Because of that, many people—especially seniors—will leave them up for long stretches of the hurricane season or even all year.
“The fact is, people don’t listen,” said Leigh Hollins, a retired fire battalion chief in Bradenton. “They put them up and leave them up.”
Hollins, a paid consultant to Williams, said people can be overcome by smoke in seconds. On top of that, panels tend to trap heat and smoke, and when firefighters finally do break through, they can be slammed by a backdraft.
Williams conceded there’s some merit in the age-old argument that government shouldn’t have to pass laws for people who don’t realize the obvious.
But “the manufacturer should be responsible for this issue,” he said.
“If these dangers are so obvious, then why do homeowners keep dying in fires?” William’s client, John D. Smith, said in an email. “If you were to ask 10 homeowners in Palm Beach County how they would get out of their homes if they had their shutters up and the house was on fire, what would they tell you?”

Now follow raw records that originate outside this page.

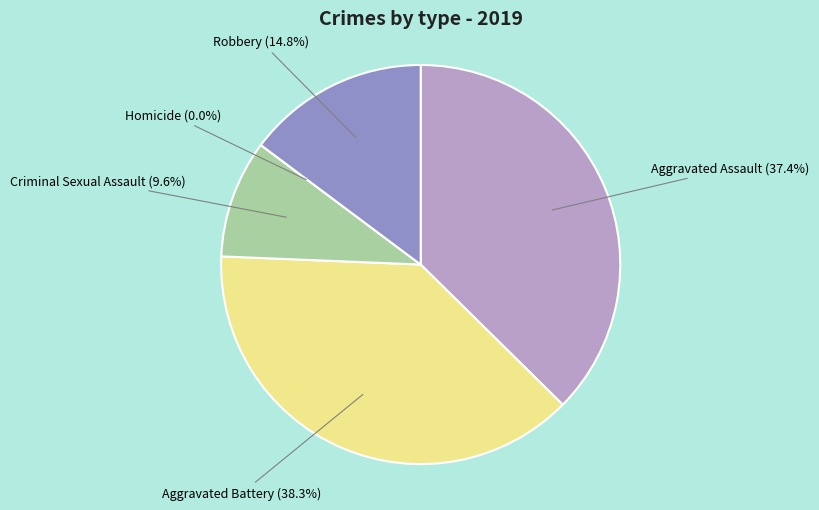

How many segments does this pie chart have?

5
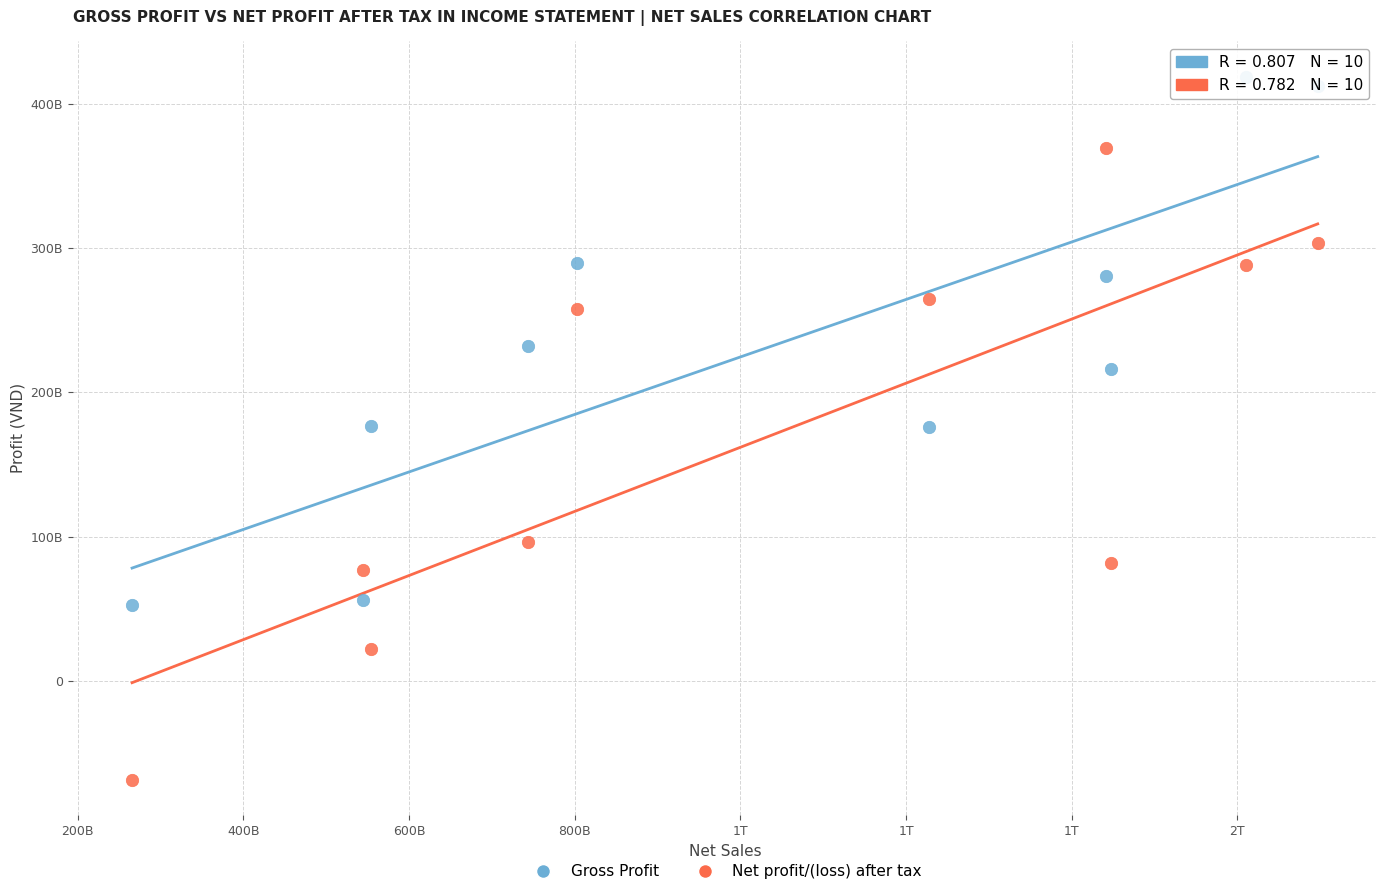

Which series has the largest Y range (max minus min)?

Net profit/(loss) after tax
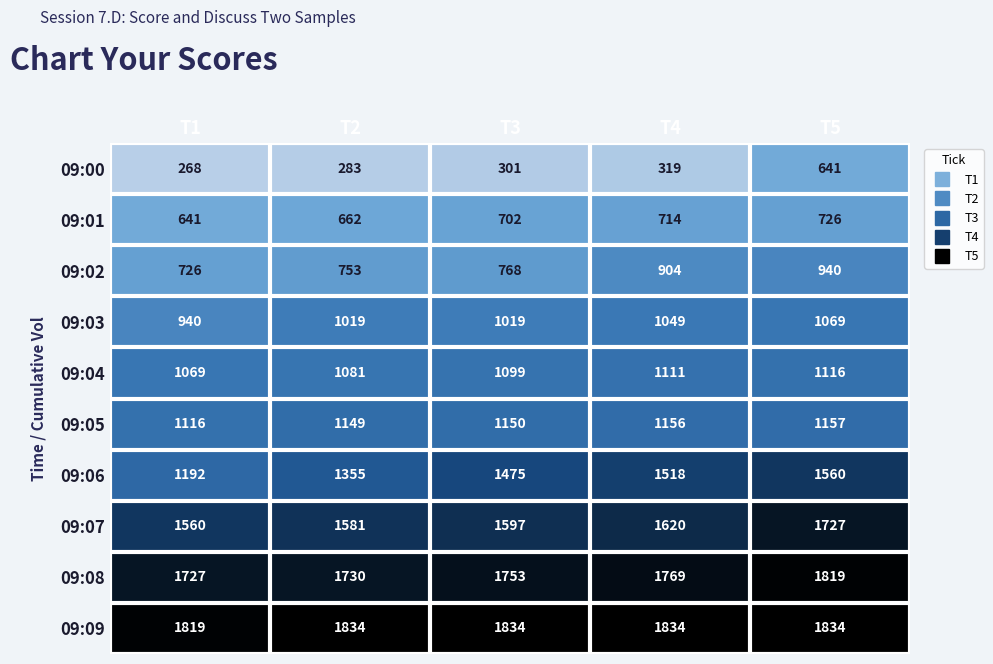

At which category is the sum across all series the highest?

T5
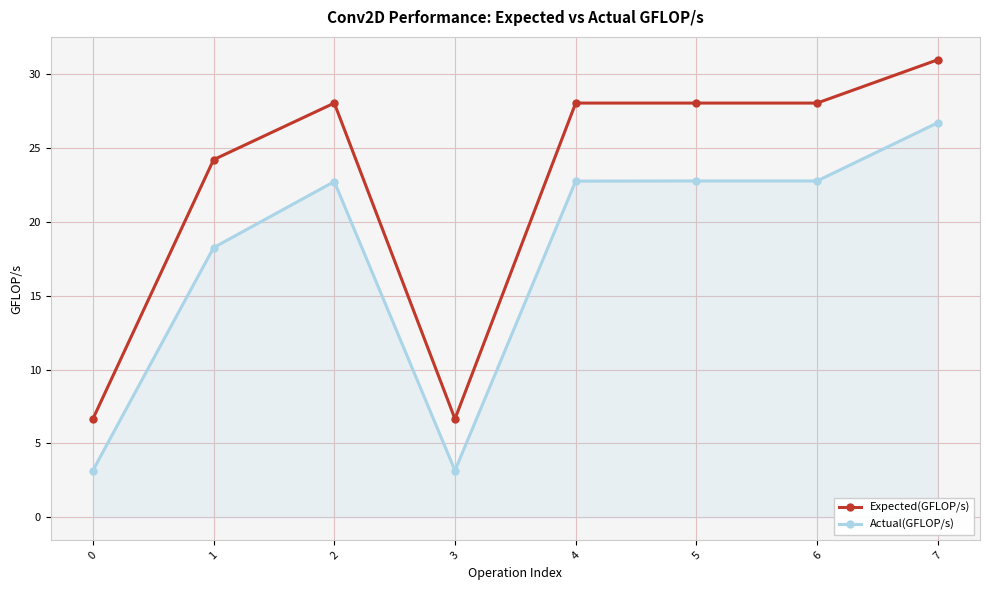

At which category is the sum across all series the highest?

7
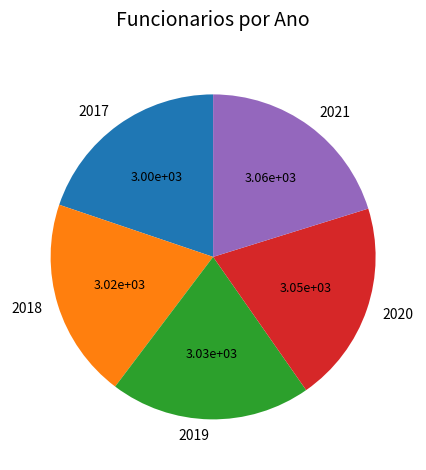

Approximately how many times larger is the value at 2019 compared to 2018?

1.0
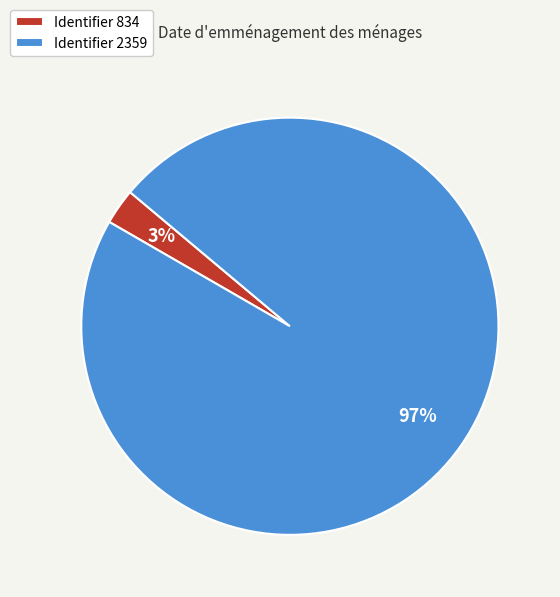

Which slice is the smallest?

Identifier 834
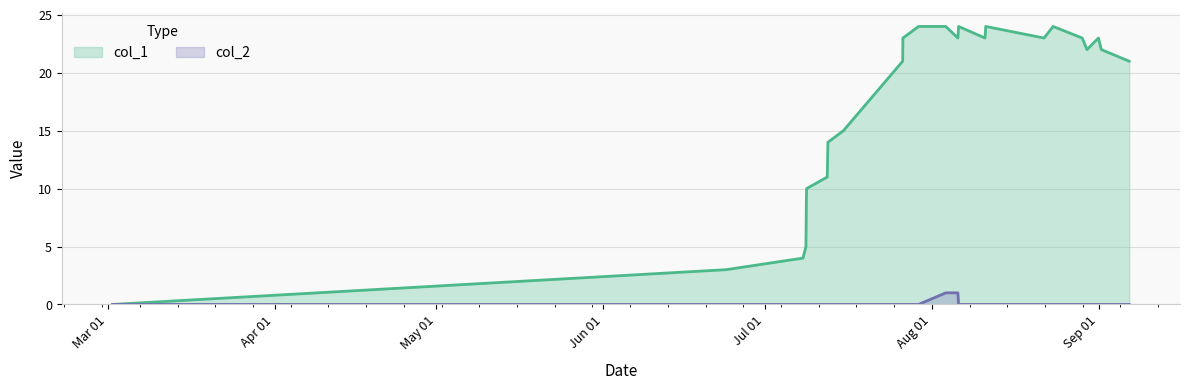

In col_1, how many points are higher than both neighbors (excluding endpoints)?

4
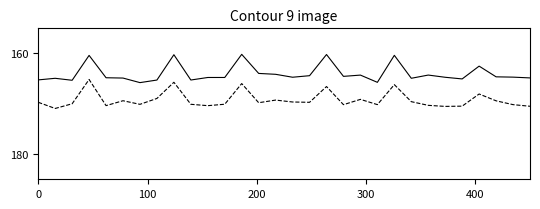

What is the smallest value displayed?

160.2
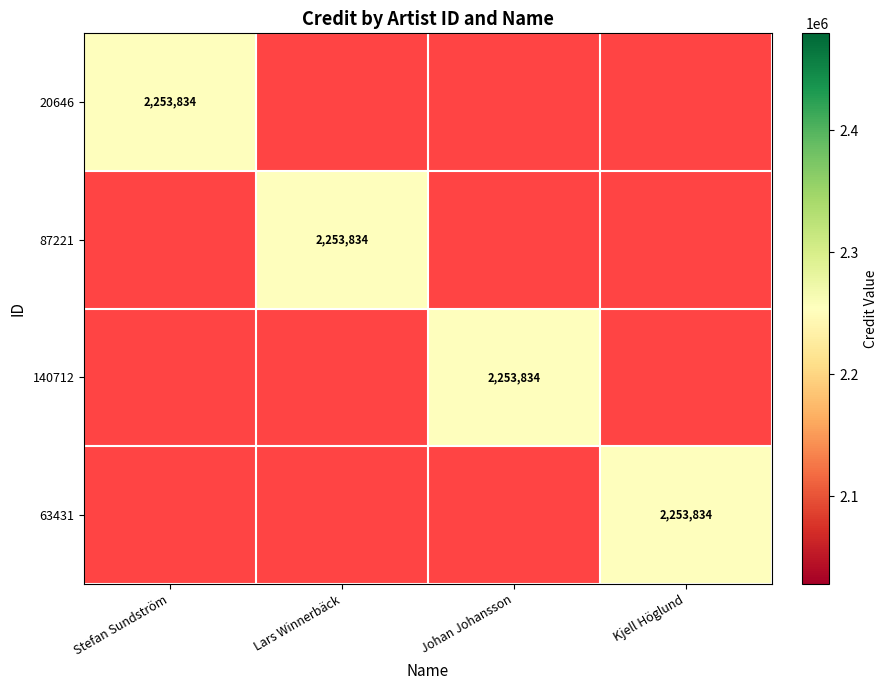

List the labels in order of 63431 value, smallest first.

Stefan Sundström, Lars Winnerbäck, Johan Johansson, Kjell Höglund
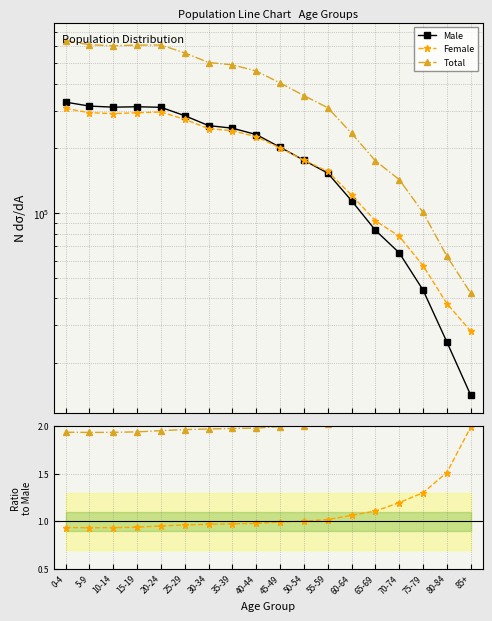

What is the spread (max minus min) of values at 30-34?

502978.0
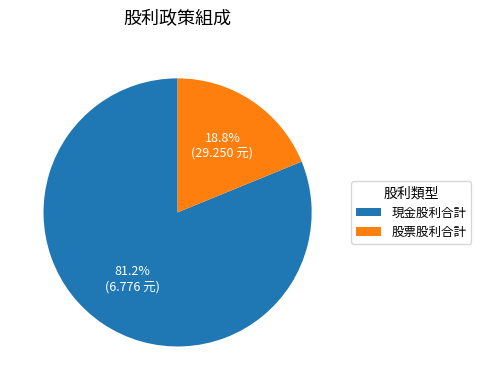

Do 股票股利合計 and 現金股利合計 together represent more than half of the pie?

Yes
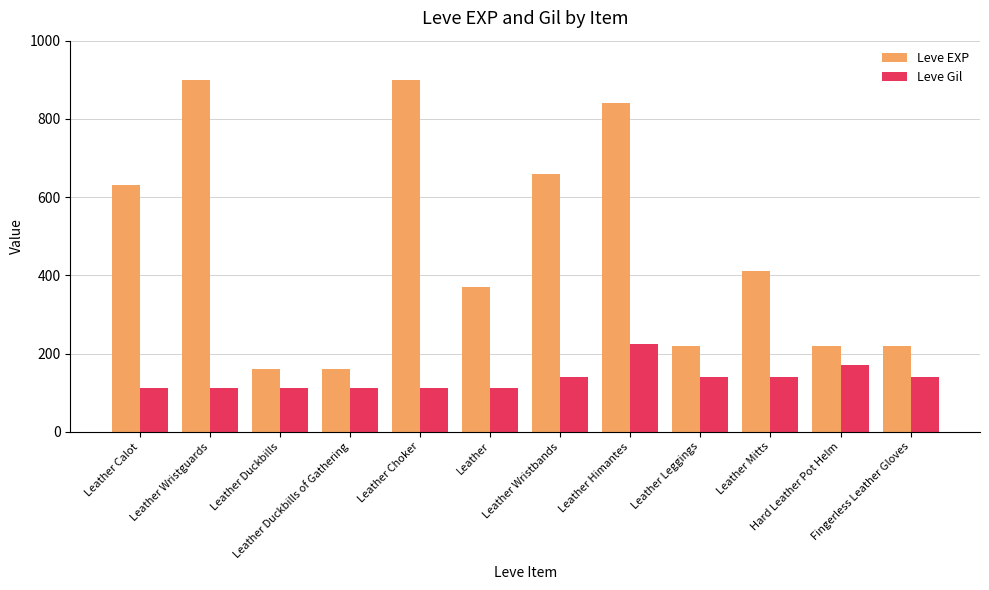

What is the difference between the maximum and minimum values in the Leve Gil series?

112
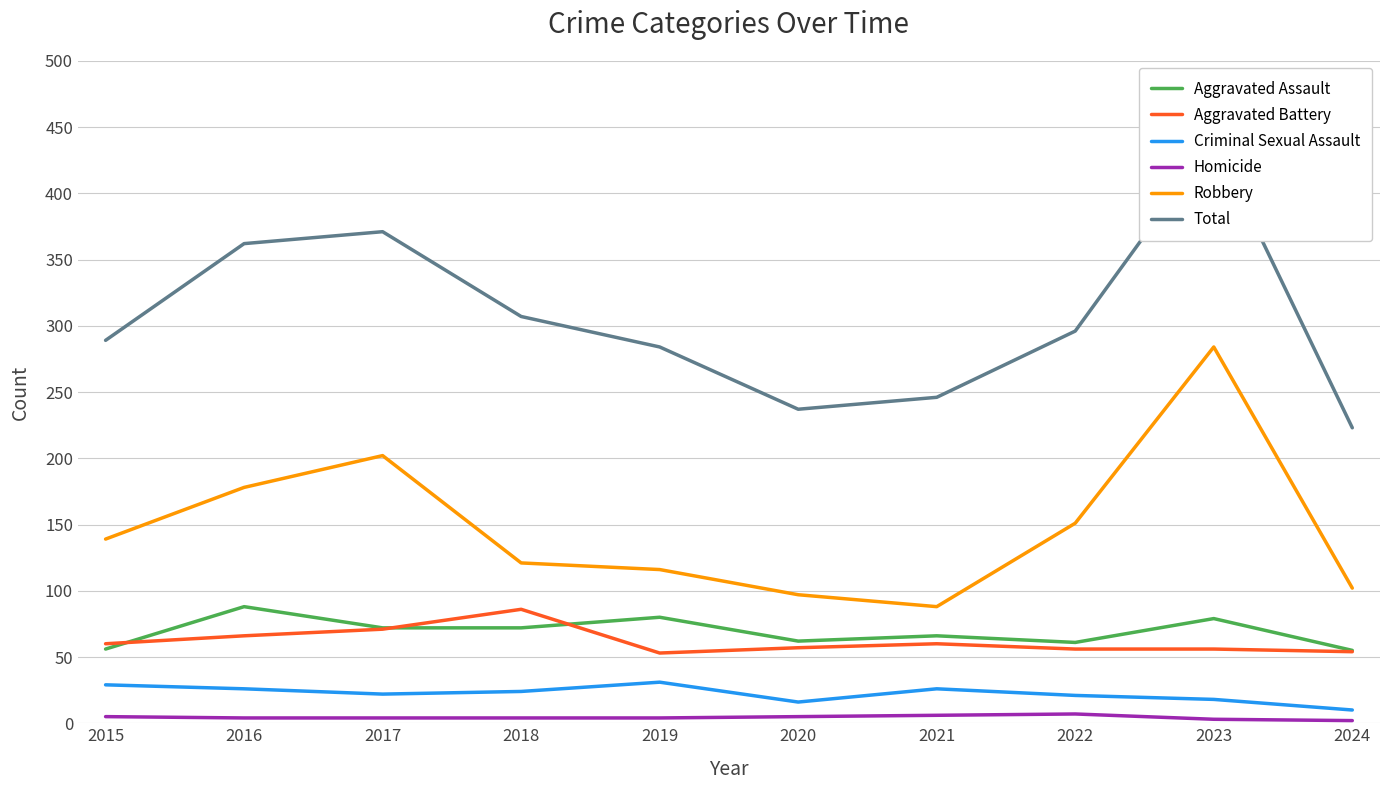

True or false: Aggravated Assault and Aggravated Battery intersect in this chart.

True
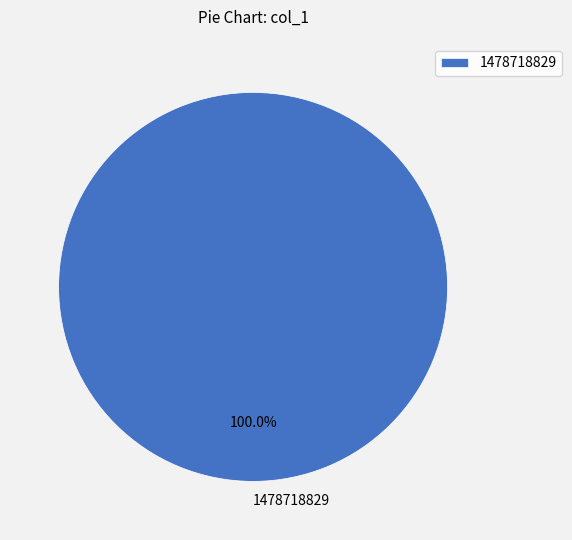

Rank the categories by value from highest to lowest.

1478718829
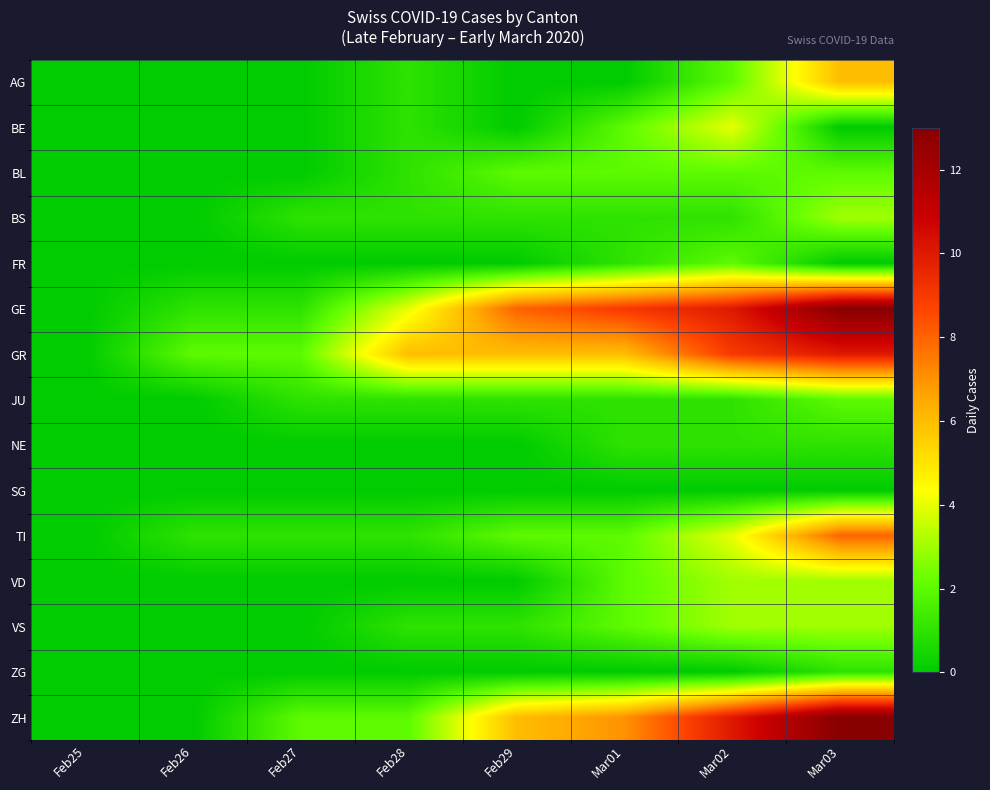

Reading left to right, extract all data points from this chart.

AG: Feb25=0	Feb26=0	Feb27=0	Feb28=1	Feb29=0	Mar01=0	Mar02=2	Mar03=6
BE: Feb25=0	Feb26=0	Feb27=0	Feb28=1	Feb29=0	Mar01=2	Mar02=4	Mar03=0
BL: Feb25=0	Feb26=0	Feb27=0	Feb28=1	Feb29=2	Mar01=2	Mar02=2	Mar03=2
BS: Feb25=0	Feb26=0	Feb27=1	Feb28=1	Feb29=1	Mar01=1	Mar02=1	Mar03=3
FR: Feb25=0	Feb26=0	Feb27=0	Feb28=0	Feb29=0	Mar01=1	Mar02=2	Mar03=0
GE: Feb25=0	Feb26=1	Feb27=1	Feb28=4	Feb29=8	Mar01=9	Mar02=10	Mar03=13
GR: Feb25=0	Feb26=2	Feb27=2	Feb28=6	Feb29=6	Mar01=6	Mar02=9	Mar03=10
JU: Feb25=0	Feb26=0	Feb27=1	Feb28=1	Feb29=1	Mar01=1	Mar02=1	Mar03=2
NE: Feb25=0	Feb26=0	Feb27=0	Feb28=0	Feb29=0	Mar01=1	Mar02=1	Mar03=1
SG: Feb25=0	Feb26=0	Feb27=0	Feb28=0	Feb29=0	Mar01=0	Mar02=0	Mar03=0
TI: Feb25=0	Feb26=1	Feb27=1	Feb28=1	Feb29=2	Mar01=2	Mar02=4	Mar03=8
VD: Feb25=0	Feb26=0	Feb27=0	Feb28=0	Feb29=0	Mar01=2	Mar02=3	Mar03=3
VS: Feb25=0	Feb26=0	Feb27=0	Feb28=1	Feb29=1	Mar01=2	Mar02=3	Mar03=3
ZG: Feb25=0	Feb26=0	Feb27=0	Feb28=0	Feb29=0	Mar01=0	Mar02=0	Mar03=1
ZH: Feb25=0	Feb26=0	Feb27=2	Feb28=2	Feb29=6	Mar01=7	Mar02=10	Mar03=13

Smith and Williams admit they have motives in addition to safety. Smith makes a storm panel that’s connected not by bolts but by a super fastener.
“It’s a type of corrugated plastic that adheres like Velcro but stronger,” Williams said. “It would stay on in a hurricane but a person could push it out.”
He said he and his client will appeal to the consumer group.
The two also are in a legal fight with Florida’s attorney general, saying they are being unfairly targeted.
Williams filed in circuit court in Orlando to block a subpoena from the attorney general for records from Smith. He said the office is suggesting Smith is conducting misleading advertising by claiming his coverings are as good as bolted-on panels.
Smith contends Attorney General Pam Bondi is doing so at the same time she’s encouraging bolt-on panels, which he says can kill. He also said two people who complained to the state actually were competitors.
While the county’s fire code doesn’t specifically require coverings be removed after a storm passes, it does say rooms used for living or sleeping must have two means of escape. But it exempts one- and two-family dwellings.
In 2007, the West Palm Beach Commission voted to mandate shutters be taken down within three days of a storm. It later repealed the ordinance after social agencies raised concern about forcing seniors to take such quick action.
Wellington engineer Bruce J. Tumin, in an affidavit done in April for Williams, said that after a Miami-Dade couple died in a house fire the day after Hurricane Georges passed, their family sued Home Depot and the manufacturer.
But a circuit judge concluded there was no legal need for a warning label “because it’s so open and obvious that shutters create a fire trap.” Still, Tumin said he supports the “quick release” devices or the labels.